Pence revved up the crowd, promising Michigan that the president will continue to protect manufacturing and energy jobs in the state and across the Midwest. Trump urged the crowd to vote and suggested that this election is more important than 2016.

"This is a big, important place. If we, if we win Michigan. It's over. It's over. We win the whole thing. Four more years and then we can finish the job we started so well," he said.

Trump held off on fresh attacks against Dr. Anthony Fauci and doctors who he said have inflated coronavirus death tolls in his first three rallies Monday but did tell the crowd in Michigan that the country is "rounding the corner" despite rising cases in the state and across the country.

At Trump’s fourth rally in Kenosha, Wisconsin, a city that was in a state of unrest after the shooting of a Black man by police there over the summer, Trump continued to stress how important the state is to his victory and vowed to rescue the country from the pandemic, despite widespread criticism of his administration's handling of it.

"We're gonna have a red wave," he said. "It's going to be a beautiful sight."

Biden attacked the president for going after Fauci, however, when campaigning in Ohio on Monday.

"Elect me and I'm gonna hire Dr. Fauci and we're gonna fire Donald Trump," Biden said, homing in on Trump's response to the coronavirus pandemic.

"Look, the first step to beating the virus is beating Donald Trump," he said.

He also vowed that if he wins, "Trump's gonna start paying some taxes."

At his second stop in Monaca, a small town northwest of Pittsburgh and bordering Ohio’s eastern state line, Biden talked about trade, reiterated that he wouldn’t ban fracking if elected and talked about the 2020 election being an “inflection point.”

“This is going to be more than just who governs the next four years. What happens now, what happens tomorrow is going to determine what this country looks like for a couple generations,” he said. “And that's not to joke. I really genuinely believe that, there's so damn much at stake.”

At his third rally in Pittsburgh, where he kicked off his presidential run last year, Biden appealed directly to voters there, particularly Black voters, promising to rescue the economy, heal racial divides and follow the science on Covid-19.

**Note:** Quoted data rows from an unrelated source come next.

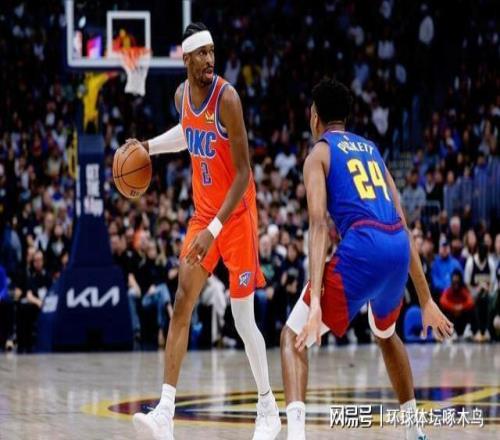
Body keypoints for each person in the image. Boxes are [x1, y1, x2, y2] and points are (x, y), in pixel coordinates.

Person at [279, 78, 453, 440]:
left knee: (292, 336)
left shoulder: (319, 154)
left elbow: (318, 225)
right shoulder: (372, 149)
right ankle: (414, 431)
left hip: (364, 247)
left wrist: (315, 302)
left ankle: (295, 436)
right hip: (396, 248)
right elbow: (402, 223)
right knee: (386, 334)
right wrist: (425, 299)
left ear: (315, 117)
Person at [130, 23, 280, 440]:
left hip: (236, 217)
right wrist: (148, 148)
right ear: (186, 59)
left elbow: (244, 172)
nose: (210, 59)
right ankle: (165, 411)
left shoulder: (227, 98)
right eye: (202, 53)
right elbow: (186, 132)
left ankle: (268, 407)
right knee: (182, 301)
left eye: (213, 52)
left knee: (243, 319)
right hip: (204, 216)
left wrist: (214, 229)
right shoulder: (182, 96)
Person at [439, 269, 476, 340]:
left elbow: (471, 302)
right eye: (454, 282)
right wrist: (453, 307)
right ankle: (450, 331)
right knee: (442, 310)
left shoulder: (464, 291)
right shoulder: (448, 291)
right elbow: (442, 301)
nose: (456, 284)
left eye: (457, 282)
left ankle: (469, 330)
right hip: (452, 318)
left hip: (462, 318)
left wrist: (461, 307)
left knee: (472, 310)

“Now he wants us to believe so much he's done for Black Americans. You might've seen the debate I had with him, I was standing next to Abraham Lincoln,” Biden joked, referring to Trump's claim he's done more for African Americans than Lincoln. “Pittsburgh, honk if you think it's a bunch of malarkey!”

Biden then began listing examples of how Trump hasn’t helped the community, reminding the many African Americans in the crowd that Trump started the so-called birtherism movement against President Barack Obama, who campaigned Monday for Biden in Florida. He also reminded them that Trump called his running mate, Sen. Kamala Harris, a “monster” when he announced her as his vice presidential pick.

"We're done with the chaos, we're done with the racism, we're done with the tweets, the anger," Biden told the crowd. "We're gonna act on day one ... to get COVID under control."

Capping off his campaigning in Pittsburgh, Biden offered some closing remarks to supporters, promising to unite the country, and said he is the leader the country needs to recover from the pandemic.

"Millions of Americans have already voted, close to 100 million. And millions more will vote tomorrow," Biden said. "My message to you is simple: The power to change this country is in your hands...When America votes, America will be heard."